§ Data supplied:
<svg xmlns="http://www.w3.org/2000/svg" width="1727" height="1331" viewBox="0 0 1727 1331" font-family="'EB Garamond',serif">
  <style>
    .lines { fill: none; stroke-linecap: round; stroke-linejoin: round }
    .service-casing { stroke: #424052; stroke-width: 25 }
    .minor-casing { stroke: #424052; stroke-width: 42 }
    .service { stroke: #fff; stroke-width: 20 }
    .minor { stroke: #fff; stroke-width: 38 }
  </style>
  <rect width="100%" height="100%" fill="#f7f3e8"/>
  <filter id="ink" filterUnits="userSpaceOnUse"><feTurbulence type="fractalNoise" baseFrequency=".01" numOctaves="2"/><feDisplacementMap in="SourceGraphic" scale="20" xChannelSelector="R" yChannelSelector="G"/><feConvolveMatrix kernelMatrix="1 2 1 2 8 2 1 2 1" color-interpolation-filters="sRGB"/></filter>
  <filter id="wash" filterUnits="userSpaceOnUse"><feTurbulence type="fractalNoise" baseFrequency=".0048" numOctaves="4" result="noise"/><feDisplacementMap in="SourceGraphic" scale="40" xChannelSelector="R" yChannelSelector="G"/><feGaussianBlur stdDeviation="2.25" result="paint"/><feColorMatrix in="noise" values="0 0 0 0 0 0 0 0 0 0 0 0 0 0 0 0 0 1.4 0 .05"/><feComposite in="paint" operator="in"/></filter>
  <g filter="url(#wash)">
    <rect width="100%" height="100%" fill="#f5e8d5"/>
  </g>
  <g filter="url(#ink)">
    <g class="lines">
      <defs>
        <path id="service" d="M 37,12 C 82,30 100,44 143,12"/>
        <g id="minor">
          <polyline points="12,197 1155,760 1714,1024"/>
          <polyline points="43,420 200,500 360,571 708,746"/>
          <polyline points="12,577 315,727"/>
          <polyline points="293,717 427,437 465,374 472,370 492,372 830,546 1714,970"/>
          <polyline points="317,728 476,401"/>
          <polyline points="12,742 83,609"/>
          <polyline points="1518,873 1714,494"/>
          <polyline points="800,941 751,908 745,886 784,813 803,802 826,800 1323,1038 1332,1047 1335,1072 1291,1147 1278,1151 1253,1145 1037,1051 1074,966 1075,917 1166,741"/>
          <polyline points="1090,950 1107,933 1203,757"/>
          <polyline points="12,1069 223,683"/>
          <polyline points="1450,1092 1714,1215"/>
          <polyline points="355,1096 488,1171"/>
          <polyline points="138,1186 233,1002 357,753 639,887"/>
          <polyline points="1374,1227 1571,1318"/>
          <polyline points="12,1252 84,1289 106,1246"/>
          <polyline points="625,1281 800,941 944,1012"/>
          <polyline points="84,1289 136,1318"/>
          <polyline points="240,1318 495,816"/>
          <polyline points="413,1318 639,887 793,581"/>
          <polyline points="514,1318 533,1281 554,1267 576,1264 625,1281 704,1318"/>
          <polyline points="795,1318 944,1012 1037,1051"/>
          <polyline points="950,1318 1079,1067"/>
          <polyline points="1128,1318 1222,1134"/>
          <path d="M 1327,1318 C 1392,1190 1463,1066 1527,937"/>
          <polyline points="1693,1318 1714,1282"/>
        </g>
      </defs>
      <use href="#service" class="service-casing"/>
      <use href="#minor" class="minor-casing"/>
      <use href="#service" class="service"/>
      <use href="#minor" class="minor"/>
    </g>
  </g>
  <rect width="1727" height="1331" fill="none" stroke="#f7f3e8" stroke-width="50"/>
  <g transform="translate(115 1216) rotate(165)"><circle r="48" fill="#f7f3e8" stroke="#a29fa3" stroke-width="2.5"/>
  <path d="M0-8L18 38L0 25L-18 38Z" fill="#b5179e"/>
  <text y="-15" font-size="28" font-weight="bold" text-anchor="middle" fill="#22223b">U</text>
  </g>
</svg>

§ What is expected: Give back, exactly as written, the stretch from the line with "#fff; stroke-width: 38" through the line with "2 1 2 8 2 1", and no other lines from the records above.

§ Exercise answer:
    .minor { stroke: #fff; stroke-width: 38 }
  </style>
  <rect width="100%" height="100%" fill="#f7f3e8"/>
  <filter id="ink" filterUnits="userSpaceOnUse"><feTurbulence type="fractalNoise" baseFrequency=".01" numOctaves="2"/><feDisplacementMap in="SourceGraphic" scale="20" xChannelSelector="R" yChannelSelector="G"/><feConvolveMatrix kernelMatrix="1 2 1 2 8 2 1 2 1" color-interpolation-filters="sRGB"/></filter>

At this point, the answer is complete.